Em 2015, houve mudanças nas regras do Fundo de Financiamento Estudantil (Fies), o que teve reflexos no número de universitários matriculados em cursos de EAD. Para Jacobus, os dados mostram clara correlação entre a diminuição da oferta do Fies e o aumento de alunos em curso de EAD:

- Claramente, tem correlação entre queda, ou diminuição, ou, praticamente, suspensão da oferta de financiamento estudantil público e o crescimento da educação a distância. Porque é uma alternativa. O aluno que não tem quantidade de recursos suficiente para pagar educação presencial, que é mais cara, acaba optando pelo ensino a distância.

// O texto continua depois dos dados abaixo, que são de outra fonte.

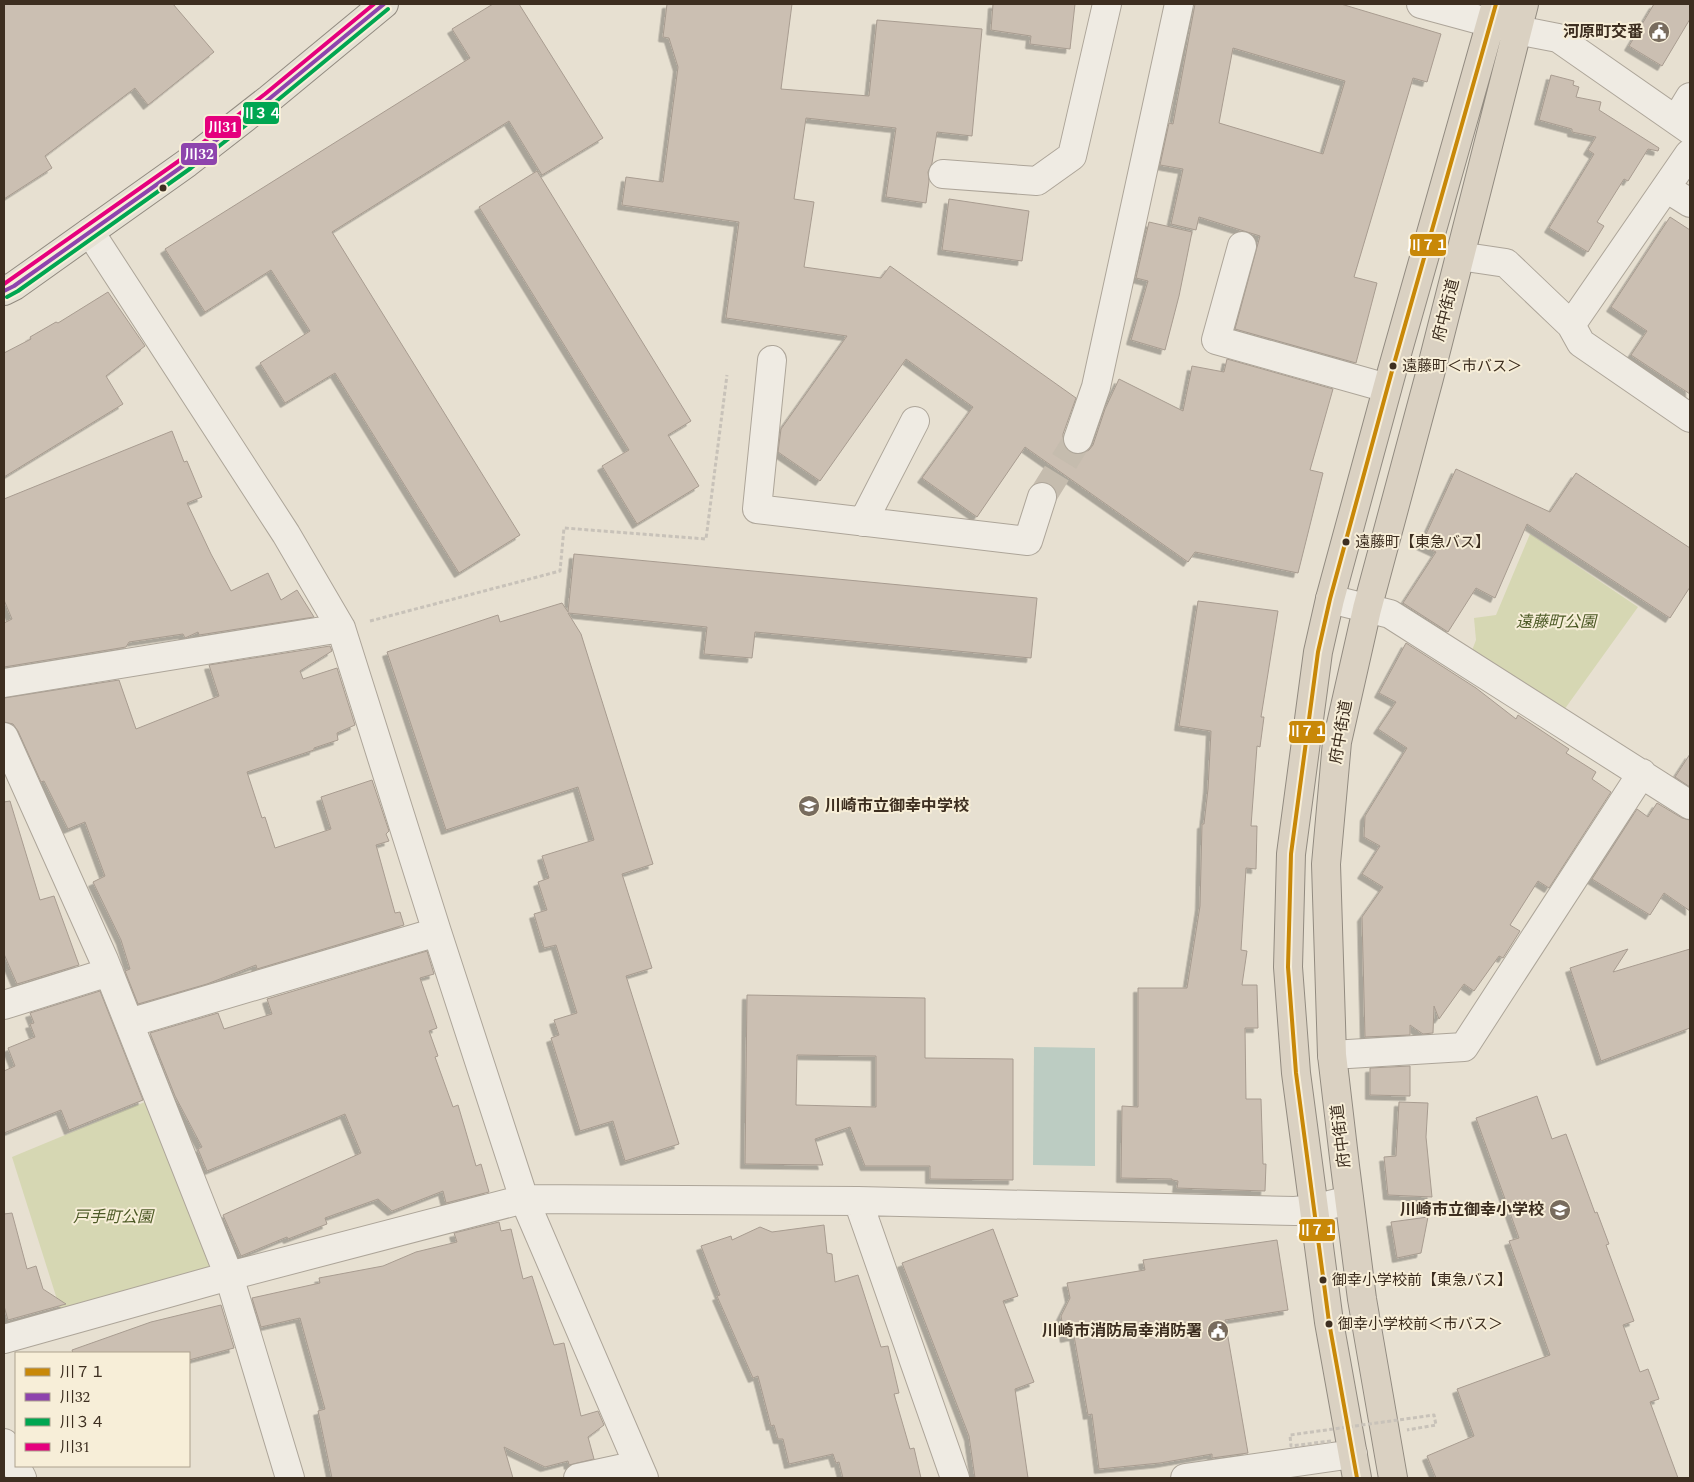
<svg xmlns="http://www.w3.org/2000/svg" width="1694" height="1482" font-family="Spectral,'Noto Sans JP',serif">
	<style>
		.green { fill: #d6d7b3 }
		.water { fill: #bcccc2 }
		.building { fill: #cbbfb2; stroke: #a89c90; fill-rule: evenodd; filter: url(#shadow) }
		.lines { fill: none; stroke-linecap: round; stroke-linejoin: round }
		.minor-tunnel { stroke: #c5bcae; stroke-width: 28; stroke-dasharray: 28 14; stroke-linecap: butt }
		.minor-casing { stroke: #ada599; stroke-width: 30 }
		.major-casing { stroke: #928b80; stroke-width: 30 }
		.highway-casing { stroke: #928b80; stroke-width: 30 }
		.path { stroke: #c8c2b9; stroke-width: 3; stroke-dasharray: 4 2.5; stroke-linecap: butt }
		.minor { stroke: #efebe3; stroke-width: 28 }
		.major { stroke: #e6e1d4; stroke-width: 28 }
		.highway { stroke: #dad1c2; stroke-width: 28 }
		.path-bridge { stroke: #c8c2b9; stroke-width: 3; stroke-dasharray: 4 2.5; stroke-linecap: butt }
		.bus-1-casing { stroke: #f7eed8; stroke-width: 8 }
		.bus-2-casing { stroke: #f7eed8; stroke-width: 8 }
		.bus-3-casing { stroke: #f7eed8; stroke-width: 8 }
		.bus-4-casing { stroke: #f7eed8; stroke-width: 8 }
		.bus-1 { stroke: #c88808; stroke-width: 4 }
		.bus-2 { stroke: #8e44ad; stroke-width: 4 }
		.bus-3 { stroke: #00a651; stroke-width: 4 }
		.bus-4 { stroke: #e5007d; stroke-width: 4 }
		.bus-dot { fill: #3d2e20; stroke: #f7eed8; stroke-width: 2 }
		.labels { text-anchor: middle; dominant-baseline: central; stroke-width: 4; stroke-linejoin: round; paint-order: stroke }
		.bus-label { font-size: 15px; fill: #3d2e20; stroke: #f7eed8; text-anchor: start }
		.poi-label { font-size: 16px; font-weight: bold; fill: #3d2e20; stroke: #f7eed8; text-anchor: end }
		.street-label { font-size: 16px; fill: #3d2e20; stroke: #f7eed8 }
		.park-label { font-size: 16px; font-style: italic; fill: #4d5a26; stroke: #f7eed8 }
		.line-badge { stroke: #f7eed8; stroke-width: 2 }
		.badge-label { font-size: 14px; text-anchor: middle; font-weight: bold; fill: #fff }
	</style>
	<defs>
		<filter id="shadow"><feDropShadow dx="-4.5" dy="4.5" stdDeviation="0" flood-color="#0004"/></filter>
	</defs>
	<rect width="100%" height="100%" fill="#e7e0d1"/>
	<path class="green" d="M1530,534L1638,607L1564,710L1471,653L1476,640L1474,618L1496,615Z
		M152,1099L216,1270L61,1312L12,1157Z"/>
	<path class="water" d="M1034,1047L1095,1048V1166L1033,1165Z"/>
	<path class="building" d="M4,4H173L214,52L148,105L135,88L45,156L52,168L4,199Z
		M493,4H519L603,138L542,175L509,121L332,232L520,535L459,573L335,373L285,403L260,363L310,331L271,270L205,312L165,249L470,58L452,29Z
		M667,4H792L781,89L869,96L877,20L982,29L972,136L937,132L932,163L928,172L929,181L926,203L886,197L896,128L806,118L794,199L814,202L804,267L881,278L890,266L1076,398L1063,434V441L1067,450L1073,454H1081L1089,450L1093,445L1105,409L1119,379L1183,411L1192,366L1224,372L1227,359L1333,389L1310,470L1323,473L1298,573L1195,552L1188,562L1025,447L977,517L922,478L973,407L906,359L820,481L778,452L781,429L847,336L726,318L739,222L622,205L626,177L663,182L678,67L669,38L663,37Z
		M993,4H1075L1070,49L1030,44L1031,36L991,30Z
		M1195,4H1341L1441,34L1427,82L1413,78L1354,277L1377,283L1356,363L1235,329L1260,236L1199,217L1196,230L1171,224L1183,169L1160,165L1169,123L1173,124ZM1233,48L1345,81L1323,154L1219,123Z
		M1654,4H1690V19L1662,66L1629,46Z
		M1551,75L1574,81L1573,85L1579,87L1576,97L1601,102L1599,110L1659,148L1658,151L1648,149L1628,181L1624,179L1597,222L1604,226L1588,252L1549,228L1594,154L1588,150L1596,137L1572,132V129L1539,120Z
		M537,171L691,421L668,435L699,486L637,524L602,466L629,450L479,207Z
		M949,199L1029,211L1022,261L942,250Z
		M1670,217L1690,230V394L1631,355L1647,331L1611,307Z
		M1149,222L1192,232L1179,296L1165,350L1131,340L1148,281L1136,278Z
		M108,292L145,346L106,376L123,404L4,477V353L31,339L30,337L56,322L58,323Z
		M172,431L184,462L187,461L202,497L187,503L211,554L231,591L268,573L281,600L297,590L314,617L199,635L198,632L185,638L183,634L129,642L126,647L4,667V623L12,619L4,600V499Z
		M1456,469L1550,512L1576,473L1690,548V587L1670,618L1527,524L1495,598L1476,588L1448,632L1403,603L1436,552L1421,545Z
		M574,554L1037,598L1031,658L755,632L752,658L704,654L707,627L568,613L581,634L653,864L622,874L652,968L626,976L679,1144L625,1161L613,1121L580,1131L551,1038L559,1035L554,1020L577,1013L556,945L544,948L534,914L547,910L538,882L549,878L542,856L594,840L578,787L446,830L387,652L498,615L500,622L562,603L568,612Z
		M1198,601L1278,611L1261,717H1264L1260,747L1257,746L1251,826H1257L1256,869L1246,868L1241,950L1247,951L1242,985H1257L1258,1028H1245L1246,1099H1261L1263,1164H1266L1265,1191L1177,1188L1178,1181L1172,1180V1179L1121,1178L1122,1106L1138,1107V988H1187L1200,906L1202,824H1204L1208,789L1211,731L1179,726Z
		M1406,643L1476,688L1516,719L1518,715L1569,749L1566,753L1596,772L1592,779L1611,792L1549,888L1538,881L1510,925L1520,931L1503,958L1499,956L1474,991L1464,984L1439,1019L1434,1006L1433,1033L1423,1034L1410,1025V1035L1365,1037L1362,917L1383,887L1362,874L1380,846L1364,837L1365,816L1407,748L1378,729L1396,702L1379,693Z
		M330,646L332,651L300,671L303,679L337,668L355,725L337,733L338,740L314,748V750L247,772L262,818L265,817L275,848L331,829L321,797L372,780L389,831L386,834L389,841L376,845L395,913L400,912L404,925L257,969L256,965L207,984L138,1004L125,971L130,969L121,940L93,882L105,876L85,822L68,829L44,781L41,782L18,731L13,724L4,722V698L119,680L136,729L219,696L209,665Z
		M1690,754V787L1675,777Z
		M10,801L40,900L54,896L79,965L17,984L4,954V802Z
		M1657,803L1682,818L1690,820V911L1664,893L1650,915L1592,879L1637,809L1648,817Z
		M1628,949L1613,972L1690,949V1028L1601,1061L1570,968Z
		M427,951L434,974L420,978L437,1028L429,1031L438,1056L435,1057L453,1107L458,1105L476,1166L481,1164L489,1192L446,1203L443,1191L392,1211L378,1199L325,1218L327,1224L288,1239L287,1237L241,1256L223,1215L361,1153L345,1114L207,1171L198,1149L202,1147L175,1096L150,1033L218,1013L224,1029L272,1014L267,999Z
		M100,991L143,1100L69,1130L61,1110L4,1133V1071L15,1066L8,1048L35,1037L30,1024L34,1023L30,1013Z
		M747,995L925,998V1058L1013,1059V1180L930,1179V1166H865L850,1127L815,1139L823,1165L745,1164ZM797,1055L876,1056V1107L796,1105Z
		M1410,1066V1096L1370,1095V1068Z
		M1537,1096L1552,1139L1566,1134L1595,1213L1597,1212L1609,1244L1606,1245L1634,1321L1623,1325L1640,1372L1648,1369L1659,1399L1650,1402L1678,1478H1436L1427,1456L1474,1436L1457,1389L1550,1355L1509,1241L1519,1238L1476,1118Z
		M1399,1102L1428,1103L1426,1137L1432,1197L1388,1195L1384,1157L1396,1156Z
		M12,1213L27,1269L36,1266L43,1289L66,1304L8,1320L4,1306V1214Z
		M1428,1217L1421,1253L1397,1258L1391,1222Z
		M499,1222L501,1231L511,1229L523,1279L532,1276L554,1345L564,1343L581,1416L598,1411L604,1425L588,1437L594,1459L569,1465L568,1461L545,1467L504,1447L513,1478H332L318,1411L325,1409L300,1318L261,1327L252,1298L320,1283L319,1278L383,1266L416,1252L457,1242L454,1233Z
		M824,1225L827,1253L832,1254L835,1282L858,1275L881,1347L888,1346L899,1393L894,1394L910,1449L914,1448L921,1478H843L839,1462L836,1463L833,1454L789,1464L783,1439H778L774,1425L771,1426L758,1376L753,1378L717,1296L720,1295L701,1246L731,1236L732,1240L760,1227L772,1232Z
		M993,1229L1018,1296L1003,1301L1034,1382L1015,1389L1028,1478H975L969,1436L902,1263Z
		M1277,1240L1288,1310L1225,1320L1248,1453L1212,1458V1454L1160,1463L1099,1469L1092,1414L1088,1415L1074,1336L1065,1338L1061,1316L1070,1298L1067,1283L1145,1270L1143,1260Z
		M221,1305L234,1348L189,1360V1353H73L72,1350L151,1322Z"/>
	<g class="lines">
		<path class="minor-tunnel" d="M1042,497L1078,439"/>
		<g class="minor-casing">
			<path id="minor" d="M1421,4L1517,30L1558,38L1690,130
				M1676,120L1690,97
				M943,174L1037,181L1072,156L1107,4
				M1666,188L1690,203
				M90,232L286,534L341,628L437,932L524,1199L644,1478
				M1242,246L1216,340L1387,388
				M1459,256L1506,263L1571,325L1581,343L1690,418
				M1571,325L1689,154
				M772,360L757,509L1028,541L1042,497
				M1078,439L1096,387L1179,4
				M863,522L915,421
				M1330,599L1390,614L1690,805
				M4,683L341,628
				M4,737L104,960L229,1276L290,1478
				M4,1005L109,972
				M129,1023L437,932
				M1332,1055L1464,1047L1642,773
				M858,1201L955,1478
				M4,1339L229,1276L524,1199L858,1201L1295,1211L1313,1209L1349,1200
				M4,1443L22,1478
				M578,1478L638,1465
				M1185,1478L1353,1454"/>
		</g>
		<g class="major-casing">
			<path id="major" d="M4,291L14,286L187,163L269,99L384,4"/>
		</g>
		<g class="highway-casing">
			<path id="highway" d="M1357,1478L1329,1322L1296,1073L1288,967L1291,854L1318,652L1330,599L1392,371L1496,4
				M1393,1478L1362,1299L1345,1166L1332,1055L1326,864L1337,742L1367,609L1429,378L1524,4"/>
		</g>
		<path class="path" d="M370,621L560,571L564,528L706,539L727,375"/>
		<use href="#minor" class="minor"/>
		<use href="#major" class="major"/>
		<use href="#highway" class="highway"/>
		<path class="path-bridge" d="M1331,1441L1291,1446L1290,1435L1434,1415L1436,1425L1407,1430"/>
		<g class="bus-1-casing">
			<path id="bus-1" d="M1357,1478L1329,1322L1296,1073L1288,967L1291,854L1318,652L1330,599L1392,371L1496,4"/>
		</g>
		<g class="bus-2-casing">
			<path id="bus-2" d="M4,291L14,286L187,163L269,99L384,4"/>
		</g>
		<g class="bus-3-casing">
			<path id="bus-3" d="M7,297L18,291L191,168L273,104L388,9"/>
		</g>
		<g class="bus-4-casing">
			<path id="bus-4" d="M4,284L183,158L265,94L374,4"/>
		</g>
		<use href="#bus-1" class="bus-1"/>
		<use href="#bus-2" class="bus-2"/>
		<use href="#bus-3" class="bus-3"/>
		<use href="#bus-4" class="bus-4"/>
	</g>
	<defs>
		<g id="civic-disc" transform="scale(1.125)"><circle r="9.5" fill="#786c5e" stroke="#f7eed8"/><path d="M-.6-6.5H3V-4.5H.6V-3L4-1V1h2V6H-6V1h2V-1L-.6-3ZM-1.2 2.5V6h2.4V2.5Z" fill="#fff"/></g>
		<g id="school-disc" transform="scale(1.125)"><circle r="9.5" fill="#786c5e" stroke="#f7eed8"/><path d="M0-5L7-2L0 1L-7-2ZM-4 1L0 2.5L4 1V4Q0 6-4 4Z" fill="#fff"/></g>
	</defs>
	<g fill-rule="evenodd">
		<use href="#civic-disc" x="1659" y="32"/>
		<use href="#school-disc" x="809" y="806"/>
		<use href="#school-disc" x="1560" y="1210"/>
		<use href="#civic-disc" x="1218" y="1331"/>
	</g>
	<g class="bus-dot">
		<circle cx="163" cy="188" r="4.5"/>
		<circle cx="1393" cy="366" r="4.5"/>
		<circle cx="1346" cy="542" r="4.5"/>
		<circle cx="1323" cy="1280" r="4.5"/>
		<circle cx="1329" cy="1324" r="4.5"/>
	</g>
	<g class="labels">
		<g class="bus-label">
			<text x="1402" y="366">遠藤町＜市バス＞</text>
			<text x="1355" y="542">遠藤町【東急バス】</text>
			<text x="1332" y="1280">御幸小学校前【東急バス】</text>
			<text x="1338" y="1324">御幸小学校前＜市バス＞</text>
		</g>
		<g class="poi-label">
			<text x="1643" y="32">河原町交番</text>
			<text x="825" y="806" text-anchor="start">川崎市立御幸中学校</text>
			<text x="1544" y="1210">川崎市立御幸小学校</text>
			<text x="1202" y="1331">川崎市消防局幸消防署</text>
		</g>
		<g class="street-label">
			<text transform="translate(1446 310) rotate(-76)">府中街道</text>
			<text transform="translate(1341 732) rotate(-80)">府中街道</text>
			<text transform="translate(1341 1136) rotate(-97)">府中街道</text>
		</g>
		<g class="park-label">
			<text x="1556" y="622">遠藤町公園</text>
			<text x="113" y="1217">戸手町公園</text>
		</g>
	</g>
	<g class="line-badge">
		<rect x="242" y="101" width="38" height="24" rx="5" fill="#00a651"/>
		<rect x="204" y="115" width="38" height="24" rx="5" fill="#e5007d"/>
		<rect x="180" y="142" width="38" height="24" rx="5" fill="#8e44ad"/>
		<rect x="1409" y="233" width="38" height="24" rx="5" fill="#c88808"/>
		<rect x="1288" y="720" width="38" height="24" rx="5" fill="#c88808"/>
		<rect x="1298" y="1218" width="38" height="24" rx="5" fill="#c88808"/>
	</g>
	<g class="badge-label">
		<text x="261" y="118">川３４</text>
		<text x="223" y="132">川31</text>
		<text x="199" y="159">川32</text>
		<text x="1428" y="250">川７１</text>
		<text x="1307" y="736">川７１</text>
		<text x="1317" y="1235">川７１</text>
	</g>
	<rect width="1694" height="1482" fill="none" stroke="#3d2e20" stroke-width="10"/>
	<rect x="15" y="1352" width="175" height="115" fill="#f7eed8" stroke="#ada18e"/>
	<rect x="25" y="1368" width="25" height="8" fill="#c88808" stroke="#ada18e"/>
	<text x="60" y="1377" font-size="15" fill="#3d2e20">川７１</text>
	<rect x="25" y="1393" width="25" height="8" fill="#8e44ad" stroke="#ada18e"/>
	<text x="60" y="1402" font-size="15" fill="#3d2e20">川32</text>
	<rect x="25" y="1418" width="25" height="8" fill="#00a651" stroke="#ada18e"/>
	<text x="60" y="1427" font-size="15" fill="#3d2e20">川３４</text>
	<rect x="25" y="1443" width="25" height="8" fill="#e5007d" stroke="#ada18e"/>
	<text x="60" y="1452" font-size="15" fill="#3d2e20">川31</text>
</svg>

O maior crescimento, em comparação com os outros Estados, de universitários em cursos de EAD no RS também tem relação com o perfil da população.

Flexibilidade

A presidente do Sindicato das Mantenedoras de Ensino Superior (Semesp), Lúcia Teixeira, relaciona o aumento ao ciclo da educação básica.

- O que a gente vê em relação aos Estados e no Rio Grande do Sul, é que o número de concluintes do Ensino Médio continua caindo, ou seja, de jovens. Os jovens são aqueles que mais estão nos cursos presenciais, enquanto nos cursos a distância, a gente tem prevalência daqueles que têm mais de 30 anos. Então, como menos jovens se formam no Ensino Médio ou precisam trabalhar por causa da situação econômica, só depois eles vão estudar. E aí, muitas vezes, procuram o EAD, que é mais barato e tem flexibilidade de horários, podem estudar de qualquer lugar.